On May 29th 2020 at 19:33 UTC the rendering stack ceased rendering new derivative images. While there were brief periods where we saw less elevated errors (19:46-19:51 UTC, 20:45-20:51 UTC, 20:56-21:05 UTC) the service was not fully restored until 21:14 UTC. The elevated errors were due to a network misconfiguration within a service provider’s environment.

How were customers impacted?

Previously rendered and unexpired images were still being served during this time. For images which were not cached, we saw sustained error rates up to 100%. The error rates did vary at times due to our investigation and remediation activities.

What went wrong during the incident?

Our initial internal analysis quickly isolated the problem to the service provider’s environment. While we were able to initially isolate the problem to a network misconfiguration, there were delays working with our service provider to properly identify the issue. This, combined with a newly discovered gap in our change management process, resulted in a delay in properly restoring service. We also discovered aspects of our monitoring had not been updated given recent changes to our relationship with external service providers.

What will imgix do to prevent this in the future?

While we will be continuing our ongoing work to increase global resiliency of our service, this is a long-term project. We will be immediately making changes to our monitoring implementation, and will be working with our service provider for transparency into our respective change management processes.

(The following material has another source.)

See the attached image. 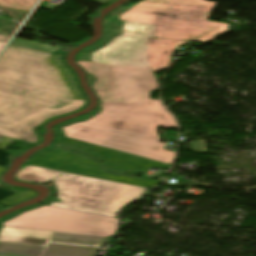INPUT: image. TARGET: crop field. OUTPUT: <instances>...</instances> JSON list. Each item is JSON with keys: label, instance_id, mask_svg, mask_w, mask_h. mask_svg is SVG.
<instances>
[{"label": "crop field", "instance_id": "28ad6ade", "mask_svg": "<svg viewBox=\"0 0 256 256\" xmlns=\"http://www.w3.org/2000/svg\"><path fill=\"white\" fill-rule=\"evenodd\" d=\"M149 49L146 53V59L152 71L165 70L171 63L169 57L180 43L187 44L189 41L148 39Z\"/></svg>", "mask_w": 256, "mask_h": 256}, {"label": "crop field", "instance_id": "00972430", "mask_svg": "<svg viewBox=\"0 0 256 256\" xmlns=\"http://www.w3.org/2000/svg\"><path fill=\"white\" fill-rule=\"evenodd\" d=\"M10 37V34L0 30V41L5 42Z\"/></svg>", "mask_w": 256, "mask_h": 256}, {"label": "crop field", "instance_id": "92a150f3", "mask_svg": "<svg viewBox=\"0 0 256 256\" xmlns=\"http://www.w3.org/2000/svg\"><path fill=\"white\" fill-rule=\"evenodd\" d=\"M31 145L33 144L17 140L15 148L21 149V148L29 147Z\"/></svg>", "mask_w": 256, "mask_h": 256}, {"label": "crop field", "instance_id": "f4fd0767", "mask_svg": "<svg viewBox=\"0 0 256 256\" xmlns=\"http://www.w3.org/2000/svg\"><path fill=\"white\" fill-rule=\"evenodd\" d=\"M105 238L0 227V256H91Z\"/></svg>", "mask_w": 256, "mask_h": 256}, {"label": "crop field", "instance_id": "22f410ed", "mask_svg": "<svg viewBox=\"0 0 256 256\" xmlns=\"http://www.w3.org/2000/svg\"><path fill=\"white\" fill-rule=\"evenodd\" d=\"M61 172L26 165L17 174V179L42 183L58 176Z\"/></svg>", "mask_w": 256, "mask_h": 256}, {"label": "crop field", "instance_id": "730fd06b", "mask_svg": "<svg viewBox=\"0 0 256 256\" xmlns=\"http://www.w3.org/2000/svg\"><path fill=\"white\" fill-rule=\"evenodd\" d=\"M3 45V43L2 42H0V47Z\"/></svg>", "mask_w": 256, "mask_h": 256}, {"label": "crop field", "instance_id": "3316defc", "mask_svg": "<svg viewBox=\"0 0 256 256\" xmlns=\"http://www.w3.org/2000/svg\"><path fill=\"white\" fill-rule=\"evenodd\" d=\"M58 142L81 150L106 164L110 171H144L148 167L169 169L170 165L105 148L84 141L60 136Z\"/></svg>", "mask_w": 256, "mask_h": 256}, {"label": "crop field", "instance_id": "dd49c442", "mask_svg": "<svg viewBox=\"0 0 256 256\" xmlns=\"http://www.w3.org/2000/svg\"><path fill=\"white\" fill-rule=\"evenodd\" d=\"M104 37L82 50L76 60L150 68L145 53L154 25L105 20Z\"/></svg>", "mask_w": 256, "mask_h": 256}, {"label": "crop field", "instance_id": "ac0d7876", "mask_svg": "<svg viewBox=\"0 0 256 256\" xmlns=\"http://www.w3.org/2000/svg\"><path fill=\"white\" fill-rule=\"evenodd\" d=\"M95 76L93 88L103 109L89 121L158 138L157 127L177 128L159 100L150 99L158 88L149 69L78 61ZM159 139V138H158Z\"/></svg>", "mask_w": 256, "mask_h": 256}, {"label": "crop field", "instance_id": "214f88e0", "mask_svg": "<svg viewBox=\"0 0 256 256\" xmlns=\"http://www.w3.org/2000/svg\"><path fill=\"white\" fill-rule=\"evenodd\" d=\"M0 187L4 188L6 190H13V191H24V190H30V189H25V188H19V187H13V186H8L7 184H4L0 182Z\"/></svg>", "mask_w": 256, "mask_h": 256}, {"label": "crop field", "instance_id": "733c2abd", "mask_svg": "<svg viewBox=\"0 0 256 256\" xmlns=\"http://www.w3.org/2000/svg\"><path fill=\"white\" fill-rule=\"evenodd\" d=\"M16 23L10 21L9 19L2 17L0 18V26L4 29H11L14 28Z\"/></svg>", "mask_w": 256, "mask_h": 256}, {"label": "crop field", "instance_id": "cbeb9de0", "mask_svg": "<svg viewBox=\"0 0 256 256\" xmlns=\"http://www.w3.org/2000/svg\"><path fill=\"white\" fill-rule=\"evenodd\" d=\"M10 44H14V45L34 49V50H39V51H43V52H48V53H53L61 48V47H57V46L45 45L43 43L30 41V40H26V39H22V38H18V37H15L10 42Z\"/></svg>", "mask_w": 256, "mask_h": 256}, {"label": "crop field", "instance_id": "a9b5d70f", "mask_svg": "<svg viewBox=\"0 0 256 256\" xmlns=\"http://www.w3.org/2000/svg\"><path fill=\"white\" fill-rule=\"evenodd\" d=\"M8 144H9V139L6 138V137H4V138L2 139V141L0 142V148L3 149V148L6 147Z\"/></svg>", "mask_w": 256, "mask_h": 256}, {"label": "crop field", "instance_id": "8a807250", "mask_svg": "<svg viewBox=\"0 0 256 256\" xmlns=\"http://www.w3.org/2000/svg\"><path fill=\"white\" fill-rule=\"evenodd\" d=\"M65 55L8 44L0 55V135L37 144L35 129L85 107Z\"/></svg>", "mask_w": 256, "mask_h": 256}, {"label": "crop field", "instance_id": "d9b57169", "mask_svg": "<svg viewBox=\"0 0 256 256\" xmlns=\"http://www.w3.org/2000/svg\"><path fill=\"white\" fill-rule=\"evenodd\" d=\"M192 151L206 152L205 139L189 142Z\"/></svg>", "mask_w": 256, "mask_h": 256}, {"label": "crop field", "instance_id": "5a996713", "mask_svg": "<svg viewBox=\"0 0 256 256\" xmlns=\"http://www.w3.org/2000/svg\"><path fill=\"white\" fill-rule=\"evenodd\" d=\"M28 164L149 188L158 183L156 181L104 173L95 162L58 148L49 153L41 152L35 154Z\"/></svg>", "mask_w": 256, "mask_h": 256}, {"label": "crop field", "instance_id": "e52e79f7", "mask_svg": "<svg viewBox=\"0 0 256 256\" xmlns=\"http://www.w3.org/2000/svg\"><path fill=\"white\" fill-rule=\"evenodd\" d=\"M68 137L171 164L174 152L163 150L158 139L123 131L105 125L83 122L63 128Z\"/></svg>", "mask_w": 256, "mask_h": 256}, {"label": "crop field", "instance_id": "dafd665d", "mask_svg": "<svg viewBox=\"0 0 256 256\" xmlns=\"http://www.w3.org/2000/svg\"><path fill=\"white\" fill-rule=\"evenodd\" d=\"M14 193H16V192L6 191L4 189H0V200H2V199L6 198V197H8V196H10V195H12Z\"/></svg>", "mask_w": 256, "mask_h": 256}, {"label": "crop field", "instance_id": "d8731c3e", "mask_svg": "<svg viewBox=\"0 0 256 256\" xmlns=\"http://www.w3.org/2000/svg\"><path fill=\"white\" fill-rule=\"evenodd\" d=\"M116 224L117 219L113 218L42 206L3 225L110 237L116 230Z\"/></svg>", "mask_w": 256, "mask_h": 256}, {"label": "crop field", "instance_id": "4a817a6b", "mask_svg": "<svg viewBox=\"0 0 256 256\" xmlns=\"http://www.w3.org/2000/svg\"><path fill=\"white\" fill-rule=\"evenodd\" d=\"M11 154V152H6L2 149H0V165L7 167L8 165V160H7V156Z\"/></svg>", "mask_w": 256, "mask_h": 256}, {"label": "crop field", "instance_id": "412701ff", "mask_svg": "<svg viewBox=\"0 0 256 256\" xmlns=\"http://www.w3.org/2000/svg\"><path fill=\"white\" fill-rule=\"evenodd\" d=\"M53 182L58 188L57 196L61 202L50 203L49 206L113 218L121 206L146 191L73 174H64Z\"/></svg>", "mask_w": 256, "mask_h": 256}, {"label": "crop field", "instance_id": "d1516ede", "mask_svg": "<svg viewBox=\"0 0 256 256\" xmlns=\"http://www.w3.org/2000/svg\"><path fill=\"white\" fill-rule=\"evenodd\" d=\"M38 0H0V7L16 21L26 16Z\"/></svg>", "mask_w": 256, "mask_h": 256}, {"label": "crop field", "instance_id": "4177f3b9", "mask_svg": "<svg viewBox=\"0 0 256 256\" xmlns=\"http://www.w3.org/2000/svg\"><path fill=\"white\" fill-rule=\"evenodd\" d=\"M5 171L4 168H0V174L3 173Z\"/></svg>", "mask_w": 256, "mask_h": 256}, {"label": "crop field", "instance_id": "34b2d1b8", "mask_svg": "<svg viewBox=\"0 0 256 256\" xmlns=\"http://www.w3.org/2000/svg\"><path fill=\"white\" fill-rule=\"evenodd\" d=\"M216 3L205 0H146L120 15L121 20L155 24V37L205 42L228 25L206 21Z\"/></svg>", "mask_w": 256, "mask_h": 256}, {"label": "crop field", "instance_id": "5142ce71", "mask_svg": "<svg viewBox=\"0 0 256 256\" xmlns=\"http://www.w3.org/2000/svg\"><path fill=\"white\" fill-rule=\"evenodd\" d=\"M35 193L32 191H25V192H18L16 194H14L13 196L1 201L0 203L11 206L15 203H18L22 200H25L27 198H30L32 196H34Z\"/></svg>", "mask_w": 256, "mask_h": 256}, {"label": "crop field", "instance_id": "bc2a9ffb", "mask_svg": "<svg viewBox=\"0 0 256 256\" xmlns=\"http://www.w3.org/2000/svg\"><path fill=\"white\" fill-rule=\"evenodd\" d=\"M15 142L16 140L15 139H11L10 138V144L7 148H5L4 150H7V151H11V152H14L16 154H21L23 151L27 150L28 148L26 149H22V150H16L14 149V146H15ZM34 146V145H33Z\"/></svg>", "mask_w": 256, "mask_h": 256}]
</instances>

Posted Jun 09, 2020 - 11:29 PDT

Resolved
This incident has been completely resolved.
Posted May 29, 2020 - 15:06 PDT
Update
Error rates have returned to normal. We are continuing to work with our service provider to completely resolve the issue.
Posted May 29, 2020 - 14:51 PDT
Update
Some changes have been applied by one of our service providers. We are seeing a decrease in errors and will continue to work with our service provider to resolve this incident
Posted May 29, 2020 - 14:11 PDT
Identified
We have identified the issue and are working with one of our service providers on a fix.
Posted May 29, 2020 - 13:39 PDT
Investigating
We are currently investigating sporadic render error rates for uncached derivative images. We will update once when we obtain more information.
Posted May 29, 2020 - 12:58 PDT
This incident affected: Rendering Infrastructure.